Text shown:
2.2 A member's role is different from the role
of a judge. A judge's primary role is to consider the evidence and arguments
that the opposing parties choose to present; it is not to tell parties how to
present their cases. Case law has clearly established that the RPD has control
of its own procedures. The RPD decides and gives directions as to how a hearing
is to proceed. The members have to be actively involved to make the RPD's
inquiry process work properly.
[18]
Moreover, this Court has found that a Board may
be bound to consider grounds not raised by parties. In Varga v Canada
(Minister of Citizenship & Immigration), 2013 FC 494 at paragraph 5, 18
Imm LR (4th) 96 [Varga], Justice Rennie recently held that the Board had
to “consider any ground raised by the evidence even if not specifically
identified by the claimant: Canada
(Attorney General) v Ward, [1993]
2 SCR 689; Viafara v Canada (Minister of Citizenship and Immigration), 2006
FC 1526 at paragraph 13.” In
particular, he stated that “[t]he failure of the Board to address a ground of
persecution, raised on the face of the record, is a breach of procedural
fairness” (at paragraph 6). While the decision in Varga is rooted in the
view that the Board must draw the claimant’s attention to a point which could
materially improve the outcome of the claimant’s case, it nonetheless indicates
that the Board, having an inquisitorial role, is not limited to the pleadings
of the parties where the evidence on the record speaks otherwise, or in
addition, to those pleadings (at paragraph 7, citing the English Court of
Appeal in R v Special Adjudicator Ex p. Kerrouche (No 1) (1997), [1997]
EWCA Civ 2263, [1997] Imm AR 610).
[19]
The Board has the important responsibility of
ensuring that Canada meets its obligations under the Convention by not
providing shelter to people to whom there are serious reasons for considering
that they have committed war crimes or crimes against humanity, serious
non-political crimes or are guilty of acts contrary to the purposes and
principles of the United Nations. Thus, the Board cannot be limited to
considering the grounds raised by either the applicant or the respondent where
a ground for exclusion is at the very heart of the claim. In this vein, the
Court concludes that the Board has erred in failing to consider or enquire into
other possible grounds of exclusion that is at the heart of the claim. In the
current case, Mr. Nwobi’s claim for refugee status revolves around his
participation in burning down a mosque.
[20]
For these reasons, the application must succeed.
The Board’s finding of non exclusion under Article 1F(b) of the Convention
taints its ultimate conclusion that Mr. Nwobi is a “Convention refugee” in
virtue of section 96 of the IRPA. Counsel agree that there is no question of
general importance warranting certification by the Court.

Dataset entries:
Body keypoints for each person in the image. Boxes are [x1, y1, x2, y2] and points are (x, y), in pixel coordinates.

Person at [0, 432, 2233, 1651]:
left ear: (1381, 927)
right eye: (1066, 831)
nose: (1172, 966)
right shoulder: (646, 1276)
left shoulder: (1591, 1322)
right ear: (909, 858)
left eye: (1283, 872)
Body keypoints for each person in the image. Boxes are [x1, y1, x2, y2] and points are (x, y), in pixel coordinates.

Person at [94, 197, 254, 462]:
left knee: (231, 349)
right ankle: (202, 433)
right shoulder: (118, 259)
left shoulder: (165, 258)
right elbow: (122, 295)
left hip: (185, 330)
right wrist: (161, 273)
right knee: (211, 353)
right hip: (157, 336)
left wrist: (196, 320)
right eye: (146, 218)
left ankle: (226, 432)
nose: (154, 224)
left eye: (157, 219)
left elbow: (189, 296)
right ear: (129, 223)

Exercise:
Please reproduce the passage of the court ruling that begins at the words "The Board’s finding" and stops after the words "by the Court.".

Solution:
The Board’s finding of non exclusion under Article 1F(b) of the Convention
taints its ultimate conclusion that Mr. Nwobi is a “Convention refugee” in
virtue of section 96 of the IRPA. Counsel agree that there is no question of
general importance warranting certification by the Court.